Start of Block

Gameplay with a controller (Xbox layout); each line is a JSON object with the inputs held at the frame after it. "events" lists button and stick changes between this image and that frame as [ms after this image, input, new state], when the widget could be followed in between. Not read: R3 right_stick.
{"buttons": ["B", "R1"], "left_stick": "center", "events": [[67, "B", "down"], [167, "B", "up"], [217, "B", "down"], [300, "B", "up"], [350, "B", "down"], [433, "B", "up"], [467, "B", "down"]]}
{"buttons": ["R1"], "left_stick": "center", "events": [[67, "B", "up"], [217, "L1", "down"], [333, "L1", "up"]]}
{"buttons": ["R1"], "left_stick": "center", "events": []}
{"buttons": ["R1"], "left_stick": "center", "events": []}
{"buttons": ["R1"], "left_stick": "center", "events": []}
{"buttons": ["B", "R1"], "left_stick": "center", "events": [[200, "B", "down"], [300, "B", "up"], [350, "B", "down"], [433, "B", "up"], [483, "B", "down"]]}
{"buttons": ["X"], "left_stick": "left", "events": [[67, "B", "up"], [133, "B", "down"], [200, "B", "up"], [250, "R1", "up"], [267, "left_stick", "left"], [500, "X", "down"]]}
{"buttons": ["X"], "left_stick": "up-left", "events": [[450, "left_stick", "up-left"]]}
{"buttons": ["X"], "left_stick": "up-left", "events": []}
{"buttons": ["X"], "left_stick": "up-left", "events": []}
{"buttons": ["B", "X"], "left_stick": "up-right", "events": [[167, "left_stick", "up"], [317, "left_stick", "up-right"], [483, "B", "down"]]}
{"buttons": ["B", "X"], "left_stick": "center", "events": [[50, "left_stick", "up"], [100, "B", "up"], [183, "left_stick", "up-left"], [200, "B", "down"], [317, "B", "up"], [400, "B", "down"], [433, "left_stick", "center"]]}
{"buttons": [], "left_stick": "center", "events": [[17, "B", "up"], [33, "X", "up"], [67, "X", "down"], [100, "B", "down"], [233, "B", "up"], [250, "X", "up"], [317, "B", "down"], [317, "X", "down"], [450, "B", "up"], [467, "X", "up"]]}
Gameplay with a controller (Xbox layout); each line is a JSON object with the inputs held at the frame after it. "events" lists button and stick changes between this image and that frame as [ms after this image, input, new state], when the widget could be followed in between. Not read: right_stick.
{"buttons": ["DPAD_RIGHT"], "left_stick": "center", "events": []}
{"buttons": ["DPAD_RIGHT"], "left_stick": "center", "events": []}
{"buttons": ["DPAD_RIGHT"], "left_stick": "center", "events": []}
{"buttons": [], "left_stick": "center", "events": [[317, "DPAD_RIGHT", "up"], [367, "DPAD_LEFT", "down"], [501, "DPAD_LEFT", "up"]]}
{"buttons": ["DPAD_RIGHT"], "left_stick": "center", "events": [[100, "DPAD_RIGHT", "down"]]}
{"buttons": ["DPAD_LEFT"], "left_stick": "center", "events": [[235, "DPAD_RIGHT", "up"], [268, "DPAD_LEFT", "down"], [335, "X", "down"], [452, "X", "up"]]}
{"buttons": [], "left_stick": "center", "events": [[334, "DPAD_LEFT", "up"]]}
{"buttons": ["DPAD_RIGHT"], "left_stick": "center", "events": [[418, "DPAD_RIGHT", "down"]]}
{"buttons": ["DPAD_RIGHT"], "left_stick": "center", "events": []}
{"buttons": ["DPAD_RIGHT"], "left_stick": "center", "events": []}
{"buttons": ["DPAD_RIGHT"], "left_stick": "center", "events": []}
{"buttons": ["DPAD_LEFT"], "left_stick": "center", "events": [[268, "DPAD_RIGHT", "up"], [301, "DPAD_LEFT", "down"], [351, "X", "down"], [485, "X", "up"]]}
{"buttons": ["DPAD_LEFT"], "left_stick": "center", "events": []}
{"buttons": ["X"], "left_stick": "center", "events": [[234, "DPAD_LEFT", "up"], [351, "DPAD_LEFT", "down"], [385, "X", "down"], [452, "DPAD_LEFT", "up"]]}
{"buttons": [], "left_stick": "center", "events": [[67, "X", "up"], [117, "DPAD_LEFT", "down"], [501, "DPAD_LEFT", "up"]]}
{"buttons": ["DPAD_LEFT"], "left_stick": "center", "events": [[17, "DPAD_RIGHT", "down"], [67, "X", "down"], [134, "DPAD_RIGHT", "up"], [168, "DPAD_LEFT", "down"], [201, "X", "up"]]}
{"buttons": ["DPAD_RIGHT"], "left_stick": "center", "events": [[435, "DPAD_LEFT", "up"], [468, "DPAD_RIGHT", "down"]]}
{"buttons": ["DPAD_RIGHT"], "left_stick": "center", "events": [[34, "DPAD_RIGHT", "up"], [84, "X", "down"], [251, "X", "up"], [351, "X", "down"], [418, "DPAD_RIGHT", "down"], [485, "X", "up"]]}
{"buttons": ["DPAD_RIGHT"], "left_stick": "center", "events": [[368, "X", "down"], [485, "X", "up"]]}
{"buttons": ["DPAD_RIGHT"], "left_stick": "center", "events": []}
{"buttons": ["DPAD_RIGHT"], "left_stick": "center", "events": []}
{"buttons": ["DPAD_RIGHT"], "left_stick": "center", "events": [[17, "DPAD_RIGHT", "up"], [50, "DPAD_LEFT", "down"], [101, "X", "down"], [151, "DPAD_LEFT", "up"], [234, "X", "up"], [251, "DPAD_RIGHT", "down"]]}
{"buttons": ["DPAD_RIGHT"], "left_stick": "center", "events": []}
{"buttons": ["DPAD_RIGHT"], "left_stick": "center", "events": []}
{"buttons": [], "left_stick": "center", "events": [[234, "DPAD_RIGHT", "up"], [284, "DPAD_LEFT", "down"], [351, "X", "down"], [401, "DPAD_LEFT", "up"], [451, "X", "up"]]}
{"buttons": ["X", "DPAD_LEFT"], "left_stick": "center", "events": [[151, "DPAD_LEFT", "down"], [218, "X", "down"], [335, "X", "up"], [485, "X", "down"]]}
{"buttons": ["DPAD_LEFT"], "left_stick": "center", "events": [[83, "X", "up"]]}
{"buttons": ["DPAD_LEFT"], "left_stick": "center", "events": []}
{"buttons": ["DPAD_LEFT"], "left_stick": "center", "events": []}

End of Block

◆ PROBLEM: Each record needs to be duplicated exactly as given.

◆ EXERCISE RESULT:
Gameplay with a controller (Xbox layout); each line is a JSON object with the inputs held at the frame after it. "events" lists button and stick changes between this image and that frame as [ms after this image, input, new state], when the widget could be followed in between. Not read: R3 right_stick.
{"buttons": ["B", "R1"], "left_stick": "center", "events": [[67, "B", "down"], [167, "B", "up"], [217, "B", "down"], [300, "B", "up"], [350, "B", "down"], [433, "B", "up"], [467, "B", "down"]]}
{"buttons": ["R1"], "left_stick": "center", "events": [[67, "B", "up"], [217, "L1", "down"], [333, "L1", "up"]]}
{"buttons": ["R1"], "left_stick": "center", "events": []}
{"buttons": ["R1"], "left_stick": "center", "events": []}
{"buttons": ["R1"], "left_stick": "center", "events": []}
{"buttons": ["B", "R1"], "left_stick": "center", "events": [[200, "B", "down"], [300, "B", "up"], [350, "B", "down"], [433, "B", "up"], [483, "B", "down"]]}
{"buttons": ["X"], "left_stick": "left", "events": [[67, "B", "up"], [133, "B", "down"], [200, "B", "up"], [250, "R1", "up"], [267, "left_stick", "left"], [500, "X", "down"]]}
{"buttons": ["X"], "left_stick": "up-left", "events": [[450, "left_stick", "up-left"]]}
{"buttons": ["X"], "left_stick": "up-left", "events": []}
{"buttons": ["X"], "left_stick": "up-left", "events": []}
{"buttons": ["B", "X"], "left_stick": "up-right", "events": [[167, "left_stick", "up"], [317, "left_stick", "up-right"], [483, "B", "down"]]}
{"buttons": ["B", "X"], "left_stick": "center", "events": [[50, "left_stick", "up"], [100, "B", "up"], [183, "left_stick", "up-left"], [200, "B", "down"], [317, "B", "up"], [400, "B", "down"], [433, "left_stick", "center"]]}
{"buttons": [], "left_stick": "center", "events": [[17, "B", "up"], [33, "X", "up"], [67, "X", "down"], [100, "B", "down"], [233, "B", "up"], [250, "X", "up"], [317, "B", "down"], [317, "X", "down"], [450, "B", "up"], [467, "X", "up"]]}
Gameplay with a controller (Xbox layout); each line is a JSON object with the inputs held at the frame after it. "events" lists button and stick changes between this image and that frame as [ms after this image, input, new state], when the widget could be followed in between. Not read: right_stick.
{"buttons": ["DPAD_RIGHT"], "left_stick": "center", "events": []}
{"buttons": ["DPAD_RIGHT"], "left_stick": "center", "events": []}
{"buttons": ["DPAD_RIGHT"], "left_stick": "center", "events": []}
{"buttons": [], "left_stick": "center", "events": [[317, "DPAD_RIGHT", "up"], [367, "DPAD_LEFT", "down"], [501, "DPAD_LEFT", "up"]]}
{"buttons": ["DPAD_RIGHT"], "left_stick": "center", "events": [[100, "DPAD_RIGHT", "down"]]}
{"buttons": ["DPAD_LEFT"], "left_stick": "center", "events": [[235, "DPAD_RIGHT", "up"], [268, "DPAD_LEFT", "down"], [335, "X", "down"], [452, "X", "up"]]}
{"buttons": [], "left_stick": "center", "events": [[334, "DPAD_LEFT", "up"]]}
{"buttons": ["DPAD_RIGHT"], "left_stick": "center", "events": [[418, "DPAD_RIGHT", "down"]]}
{"buttons": ["DPAD_RIGHT"], "left_stick": "center", "events": []}
{"buttons": ["DPAD_RIGHT"], "left_stick": "center", "events": []}
{"buttons": ["DPAD_RIGHT"], "left_stick": "center", "events": []}
{"buttons": ["DPAD_LEFT"], "left_stick": "center", "events": [[268, "DPAD_RIGHT", "up"], [301, "DPAD_LEFT", "down"], [351, "X", "down"], [485, "X", "up"]]}
{"buttons": ["DPAD_LEFT"], "left_stick": "center", "events": []}
{"buttons": ["X"], "left_stick": "center", "events": [[234, "DPAD_LEFT", "up"], [351, "DPAD_LEFT", "down"], [385, "X", "down"], [452, "DPAD_LEFT", "up"]]}
{"buttons": [], "left_stick": "center", "events": [[67, "X", "up"], [117, "DPAD_LEFT", "down"], [501, "DPAD_LEFT", "up"]]}
{"buttons": ["DPAD_LEFT"], "left_stick": "center", "events": [[17, "DPAD_RIGHT", "down"], [67, "X", "down"], [134, "DPAD_RIGHT", "up"], [168, "DPAD_LEFT", "down"], [201, "X", "up"]]}
{"buttons": ["DPAD_RIGHT"], "left_stick": "center", "events": [[435, "DPAD_LEFT", "up"], [468, "DPAD_RIGHT", "down"]]}
{"buttons": ["DPAD_RIGHT"], "left_stick": "center", "events": [[34, "DPAD_RIGHT", "up"], [84, "X", "down"], [251, "X", "up"], [351, "X", "down"], [418, "DPAD_RIGHT", "down"], [485, "X", "up"]]}
{"buttons": ["DPAD_RIGHT"], "left_stick": "center", "events": [[368, "X", "down"], [485, "X", "up"]]}
{"buttons": ["DPAD_RIGHT"], "left_stick": "center", "events": []}
{"buttons": ["DPAD_RIGHT"], "left_stick": "center", "events": []}
{"buttons": ["DPAD_RIGHT"], "left_stick": "center", "events": [[17, "DPAD_RIGHT", "up"], [50, "DPAD_LEFT", "down"], [101, "X", "down"], [151, "DPAD_LEFT", "up"], [234, "X", "up"], [251, "DPAD_RIGHT", "down"]]}
{"buttons": ["DPAD_RIGHT"], "left_stick": "center", "events": []}
{"buttons": ["DPAD_RIGHT"], "left_stick": "center", "events": []}
{"buttons": [], "left_stick": "center", "events": [[234, "DPAD_RIGHT", "up"], [284, "DPAD_LEFT", "down"], [351, "X", "down"], [401, "DPAD_LEFT", "up"], [451, "X", "up"]]}
{"buttons": ["X", "DPAD_LEFT"], "left_stick": "center", "events": [[151, "DPAD_LEFT", "down"], [218, "X", "down"], [335, "X", "up"], [485, "X", "down"]]}
{"buttons": ["DPAD_LEFT"], "left_stick": "center", "events": [[83, "X", "up"]]}
{"buttons": ["DPAD_LEFT"], "left_stick": "center", "events": []}
{"buttons": ["DPAD_LEFT"], "left_stick": "center", "events": []}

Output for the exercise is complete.